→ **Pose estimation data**
= = =

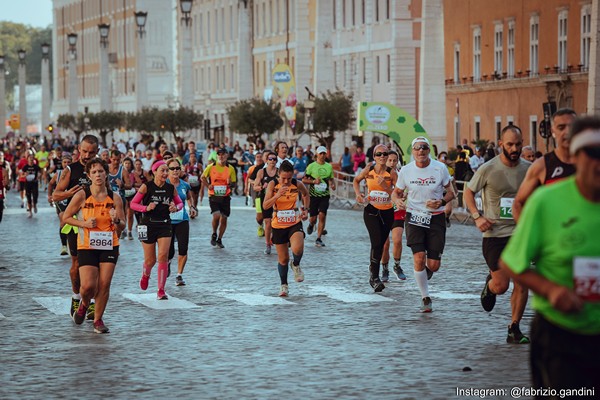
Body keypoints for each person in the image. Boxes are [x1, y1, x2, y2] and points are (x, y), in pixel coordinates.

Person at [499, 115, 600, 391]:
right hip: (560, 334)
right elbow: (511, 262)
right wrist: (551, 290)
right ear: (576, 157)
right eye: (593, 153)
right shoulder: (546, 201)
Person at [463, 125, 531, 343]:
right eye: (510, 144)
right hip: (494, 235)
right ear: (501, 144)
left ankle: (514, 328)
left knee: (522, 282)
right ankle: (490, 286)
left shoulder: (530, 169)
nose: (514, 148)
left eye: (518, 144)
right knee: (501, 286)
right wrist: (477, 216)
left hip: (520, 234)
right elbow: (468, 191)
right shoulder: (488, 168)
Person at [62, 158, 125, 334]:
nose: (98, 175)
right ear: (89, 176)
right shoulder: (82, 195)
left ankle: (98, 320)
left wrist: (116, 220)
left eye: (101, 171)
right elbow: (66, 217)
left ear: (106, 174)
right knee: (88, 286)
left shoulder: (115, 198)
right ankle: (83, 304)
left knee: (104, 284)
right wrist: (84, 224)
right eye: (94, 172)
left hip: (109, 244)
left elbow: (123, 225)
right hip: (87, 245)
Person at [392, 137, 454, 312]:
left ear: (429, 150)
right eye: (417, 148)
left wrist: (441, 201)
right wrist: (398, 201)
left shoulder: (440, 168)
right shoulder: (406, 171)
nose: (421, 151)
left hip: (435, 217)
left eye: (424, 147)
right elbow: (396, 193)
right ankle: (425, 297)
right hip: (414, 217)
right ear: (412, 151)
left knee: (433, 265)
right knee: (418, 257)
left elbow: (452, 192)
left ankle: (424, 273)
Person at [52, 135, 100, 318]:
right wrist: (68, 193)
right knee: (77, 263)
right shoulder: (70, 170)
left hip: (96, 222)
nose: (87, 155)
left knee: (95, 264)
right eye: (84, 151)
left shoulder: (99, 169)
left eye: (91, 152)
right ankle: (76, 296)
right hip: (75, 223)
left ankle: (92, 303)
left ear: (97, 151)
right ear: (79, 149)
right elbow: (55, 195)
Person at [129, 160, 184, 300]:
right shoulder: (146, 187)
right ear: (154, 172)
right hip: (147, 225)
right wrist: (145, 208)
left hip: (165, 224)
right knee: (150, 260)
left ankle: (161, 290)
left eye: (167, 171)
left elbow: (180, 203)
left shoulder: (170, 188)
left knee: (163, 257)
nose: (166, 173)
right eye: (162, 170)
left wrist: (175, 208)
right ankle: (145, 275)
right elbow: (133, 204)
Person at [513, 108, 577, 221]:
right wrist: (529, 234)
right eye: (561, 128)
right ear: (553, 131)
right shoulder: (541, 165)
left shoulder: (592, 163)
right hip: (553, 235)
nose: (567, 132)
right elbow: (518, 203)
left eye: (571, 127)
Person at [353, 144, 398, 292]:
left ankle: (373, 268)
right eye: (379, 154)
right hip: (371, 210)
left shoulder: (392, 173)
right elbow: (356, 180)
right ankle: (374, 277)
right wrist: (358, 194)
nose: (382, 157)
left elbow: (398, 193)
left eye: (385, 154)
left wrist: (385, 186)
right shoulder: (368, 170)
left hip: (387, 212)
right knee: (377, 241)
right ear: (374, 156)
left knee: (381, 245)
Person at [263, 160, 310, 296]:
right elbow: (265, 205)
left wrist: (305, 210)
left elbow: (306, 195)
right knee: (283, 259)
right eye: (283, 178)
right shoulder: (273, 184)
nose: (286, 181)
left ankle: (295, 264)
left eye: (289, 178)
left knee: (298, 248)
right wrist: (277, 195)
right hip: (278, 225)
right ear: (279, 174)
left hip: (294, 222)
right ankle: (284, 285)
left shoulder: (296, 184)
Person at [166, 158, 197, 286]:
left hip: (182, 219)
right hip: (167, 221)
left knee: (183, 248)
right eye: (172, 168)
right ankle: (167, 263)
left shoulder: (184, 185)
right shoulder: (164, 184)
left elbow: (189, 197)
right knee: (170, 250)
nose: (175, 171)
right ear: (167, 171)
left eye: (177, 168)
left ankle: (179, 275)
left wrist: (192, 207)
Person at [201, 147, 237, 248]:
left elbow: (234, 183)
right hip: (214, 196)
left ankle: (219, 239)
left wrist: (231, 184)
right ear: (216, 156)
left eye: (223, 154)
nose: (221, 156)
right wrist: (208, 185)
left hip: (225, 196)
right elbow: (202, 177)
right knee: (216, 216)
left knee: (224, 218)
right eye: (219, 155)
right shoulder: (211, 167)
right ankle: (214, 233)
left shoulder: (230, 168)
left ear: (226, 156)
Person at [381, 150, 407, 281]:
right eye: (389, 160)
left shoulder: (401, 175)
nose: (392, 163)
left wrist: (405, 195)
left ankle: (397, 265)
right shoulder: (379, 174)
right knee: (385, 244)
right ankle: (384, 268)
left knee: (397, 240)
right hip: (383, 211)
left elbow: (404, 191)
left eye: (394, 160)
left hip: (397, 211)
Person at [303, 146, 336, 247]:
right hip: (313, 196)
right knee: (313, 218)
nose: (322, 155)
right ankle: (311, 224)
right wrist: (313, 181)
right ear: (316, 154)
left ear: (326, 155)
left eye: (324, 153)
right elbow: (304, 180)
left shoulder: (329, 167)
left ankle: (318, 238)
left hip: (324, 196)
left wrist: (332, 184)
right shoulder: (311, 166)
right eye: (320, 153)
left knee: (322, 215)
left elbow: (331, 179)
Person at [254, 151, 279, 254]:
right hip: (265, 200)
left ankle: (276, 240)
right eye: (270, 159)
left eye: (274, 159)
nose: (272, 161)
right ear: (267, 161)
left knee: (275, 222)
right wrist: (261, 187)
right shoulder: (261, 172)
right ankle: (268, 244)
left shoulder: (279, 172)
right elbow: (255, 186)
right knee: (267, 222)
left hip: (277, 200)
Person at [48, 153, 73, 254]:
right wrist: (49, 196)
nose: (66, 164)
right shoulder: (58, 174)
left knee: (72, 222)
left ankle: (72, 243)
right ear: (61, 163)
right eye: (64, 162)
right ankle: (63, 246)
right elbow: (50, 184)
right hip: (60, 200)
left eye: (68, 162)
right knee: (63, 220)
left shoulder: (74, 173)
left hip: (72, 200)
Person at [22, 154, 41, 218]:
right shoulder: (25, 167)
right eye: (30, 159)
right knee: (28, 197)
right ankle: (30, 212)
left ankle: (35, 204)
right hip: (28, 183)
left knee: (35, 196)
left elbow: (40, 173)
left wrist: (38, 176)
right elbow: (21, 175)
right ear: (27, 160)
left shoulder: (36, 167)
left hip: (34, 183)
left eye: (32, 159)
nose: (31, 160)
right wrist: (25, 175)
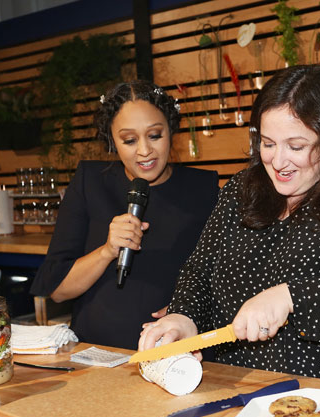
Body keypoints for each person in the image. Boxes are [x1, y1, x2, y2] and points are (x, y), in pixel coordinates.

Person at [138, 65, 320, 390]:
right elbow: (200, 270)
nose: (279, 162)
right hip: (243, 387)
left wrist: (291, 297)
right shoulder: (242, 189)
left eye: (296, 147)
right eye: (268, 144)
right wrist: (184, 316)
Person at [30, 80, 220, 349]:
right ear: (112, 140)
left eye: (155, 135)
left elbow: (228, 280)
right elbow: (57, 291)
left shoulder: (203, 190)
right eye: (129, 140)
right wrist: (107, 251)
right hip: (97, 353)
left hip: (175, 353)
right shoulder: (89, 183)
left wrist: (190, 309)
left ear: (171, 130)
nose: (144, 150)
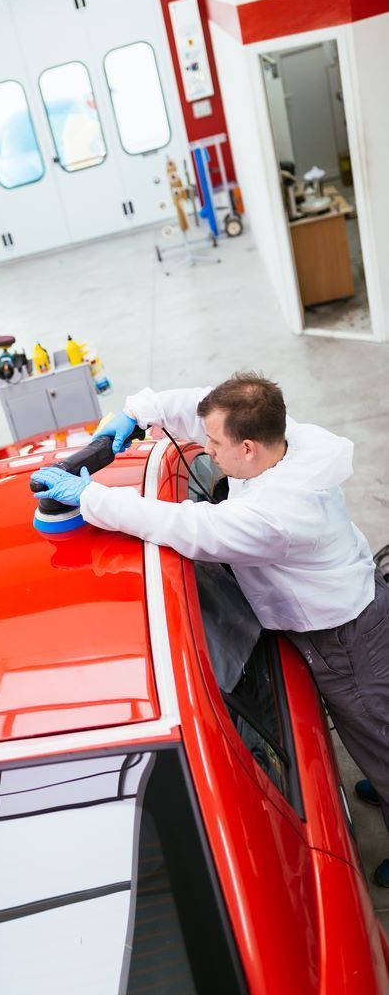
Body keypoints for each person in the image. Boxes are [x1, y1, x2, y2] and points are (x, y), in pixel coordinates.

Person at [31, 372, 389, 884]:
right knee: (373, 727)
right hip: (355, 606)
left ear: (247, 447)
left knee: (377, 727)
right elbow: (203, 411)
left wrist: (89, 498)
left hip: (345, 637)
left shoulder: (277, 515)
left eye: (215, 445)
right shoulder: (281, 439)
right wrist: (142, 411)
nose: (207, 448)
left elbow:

= = =

Would you retype exactly the lines above, from the line with "left ear: (97, 151)" to the line with "right hip: (553, 235)", with both end lines kept and nothing more?

left ear: (97, 151)
right ear: (79, 149)
right elbow: (55, 195)
Person at [129, 160, 184, 300]:
right shoulder: (146, 187)
right ear: (154, 172)
right hip: (147, 225)
right wrist: (145, 208)
left hip: (165, 224)
right knee: (150, 260)
left ankle: (161, 290)
left eye: (167, 171)
left elbow: (180, 203)
left shoulder: (170, 188)
left knee: (163, 257)
nose: (166, 173)
right eye: (162, 170)
left wrist: (175, 208)
right ankle: (145, 275)
right elbow: (133, 204)
Person at [513, 108, 577, 221]:
right wrist: (529, 234)
right eye: (561, 128)
right ear: (553, 131)
right shoulder: (541, 165)
left shoulder: (592, 163)
right hip: (553, 235)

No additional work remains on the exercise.